Le maire de Ua Pou et le candidat du Tahoera'a aux législatives de 2017 sont convoqués à l’audience correctionnelle du 29 septembre 2016.
Le maire de Ua Pou et le candidat du Tahoera'a aux législatives de 2017 sont convoqués à l’audience correctionnelle du 29 septembre 2016.
PAPEETE, 2 mai 2016 - Moana Greig est renvoyé en correctionnelle au côté de Joseph Kaiha, dans le cadre d'une affaire de détournement de fonds publics. L'ancien ministre de l'Education est désormais aussi le candidat officiel du Tahoera’a Huiraatira aux législatives de 2017, sur la première circonscription polynésienne.

Moana Greig est depuis mardi dernier candidat déclaré du parti autonomiste Tahoera’a Huiraatira, sur la première circonscription législative de Polynésie française. Mais l’ancien ministre de l’Education dans gouvernement Tong Sang (2009-2011) est aussi sous le coup d’une ordonnance de renvoi devant le tribunal correctionnel pour détournement de fonds publics. La justice lui reproche d’avoir accordé à Joseph Kaiha, instituteur et maire de Ua Pou, une décharge d’enseignement pendant plusieurs années pour une mission qui n’a pas été réalisée.

Les deux hommes sont convoqués à l’audience correctionnelle du 29 septembre 2016.

Même si Moana Greig affirme avoir tenu Gaston Flosse informé de sa situation judiciaire, il semble que l'information n'ait que peu circulé au sein du parti. Interrogé Marcel Tuihani, le président délégué du Tahoera'a était visiblement surpris lundi au moment de rappeler : "Il faut garder à l’esprit que Moana Greig bénéficie de la présomption d’innocence et qu’il lui appartiendra d’apporter les éléments de défense lors de son procès : accordons-lui le bénéfice du doute". De son côté Moana Greig a affirmé avoir "confiance en la justice de notre pays : j’apporterai tous les éléments d’explication aux juges, le moment venu", nous a-t-il expliqué en s'étonnant que "cette vieille affaire réapparaisse comme par hasard" après l'officialisation de sa candidature à la députation en 2017.

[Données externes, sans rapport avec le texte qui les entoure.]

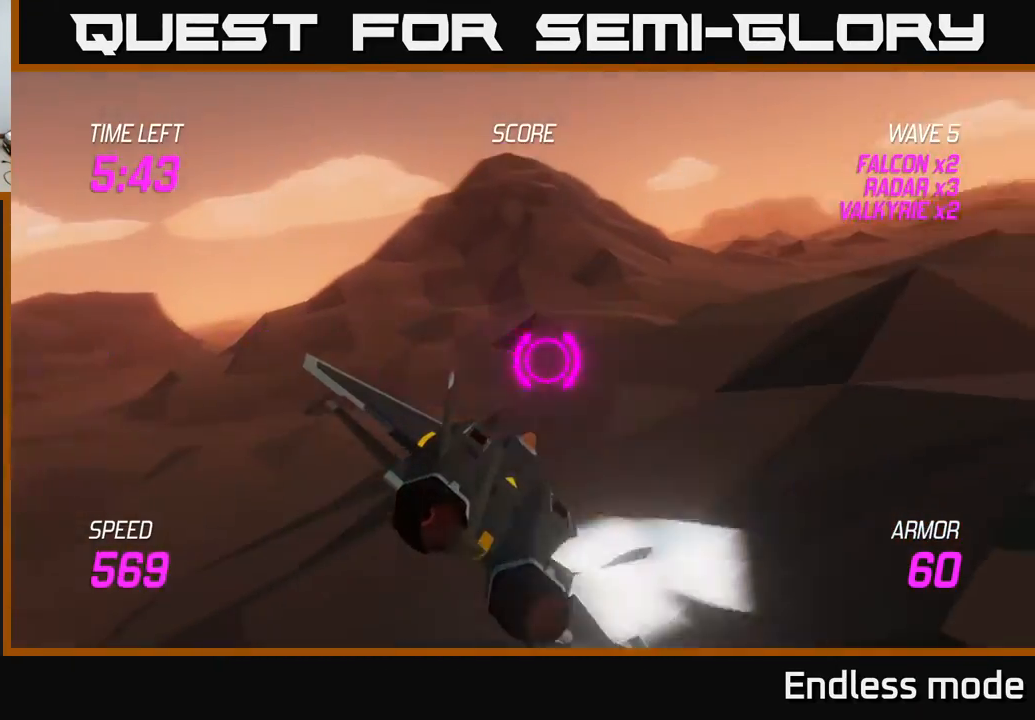
{"buttons": [], "left_stick": "up-right", "events": [[233, "left_stick", "up-right"]]}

L’affaire qui inquiète le candidat orange aux prochaines législatives avait été signalée à la justice le 4 février 2013 à l’occasion d’une audience foraine sur Ua Pou. Un dénonciateur avait appris au représentant du parquet que le maire de l’île, Joseph Kaiha, percevait depuis plusieurs années un traitement d’instituteur sans pour autant enseigner.

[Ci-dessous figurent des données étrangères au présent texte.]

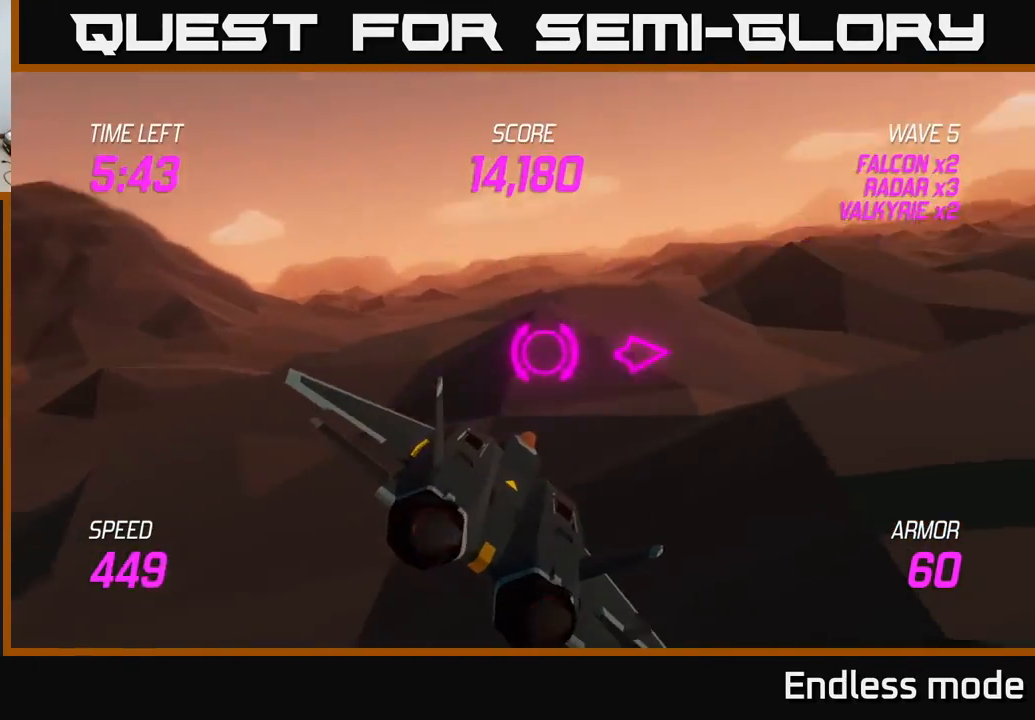
{"buttons": [], "left_stick": "up-right", "events": []}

Une enquête préliminaire, confiée à la section de recherches avait confirmé que si l’intéressé avait été placé en détachement du 19 avril 2008 au 24 février 2010, il tirait en effet profit depuis août 2010 d’une lettre de mission assortie d’une décharge d’enseignement délivrée par Moana Greig, ministre de l’Education d'alors. Après en avoir fait la demande en février et mars 2010, Joseph Kaiha avait reçu le 11 août 2010 un courrier signé du ministre, lui confiant une mission spécifique de "recueil des éléments significatifs qui constituent la culture traditionnelle des îles Marquises" assortie d’une décharge d’enseignement.

L’instruction a établi que Joseph Kaiha avait "bénéficié" de cette situation durant les années scolaires 2010-2011 et 2011-2012. Puis durant l’année scolaire 2012-2013, alors qu’il était dorénavant censé reprendre du service à Hakahau. Enseignant depuis 1983, le maire de Ua Pou était déjà l’objet depuis 2005 de divers rappels à l’ordre de la part du ministère, de l’inspectrice de l’éducation nationale ainsi que dès 2011 d’un signalement indiquant à l’administration qu’il ne respectait pas sa lettre de mission et ne justifiait pas de son travail.

Lors de ses auditions, Joseph Kaiha a admis sans peine n’avoir pas enseigné de 2010 à mars 2013, tout en percevant un traitement d’enseignant "d’environ 500 000 francs". Mais le maire de Ua Pou, par ailleurs bénéficiaire d'une indemnité d'élu de 200 000 Fcfp, n’a évoqué à aucun moment la mission de recueil d’informations liée à sa décharge d’enseignement. Entendu par les enquêteurs, il déclarait plutôt : "J’ai été pris dans une sorte d’engrenage qui m’a amené à travailler beaucoup dans le cadre de mes mandats et qui ne me permettait plus de continuer à effectuer un enseignement". Et d’ailleurs les enquêteurs ne trouveront nulle part la trace de ce travail de recueil sur les "éléments significatifs qui constituent la culture traditionnelle des îles Marquises", tandis que Joseph Kaiha avouera volontiers n’avoir rien rédigé à ce titre postérieurement à 2010. Il a été mis en examen du chef de recel de détournement de fonds publics le 27 août 2014

Mis en examen à la même époque du chef de détournement de fonds publics par personne chargée d’une mission de service public, Moana Greig avait d’abord tenté de se décharger de sa responsabilité. L’ancien ministre déclarait ne pas être ami de Joseph Kaiha ; ne le connaître que pour l’avoir rencontré dans le cadre de sa fonction d’inspecteur de l’éducation nationale ; avoir, le 11 août 2010, signé le fameux courrier de décharge d’enseignement à la demande de son administration ; il accusait ses services de ne pas lui avoir fait remonter d’information sur la situation et Joseph Kaiha d’avoir délibérément trompé le service public en ne remplissant pas sa mission.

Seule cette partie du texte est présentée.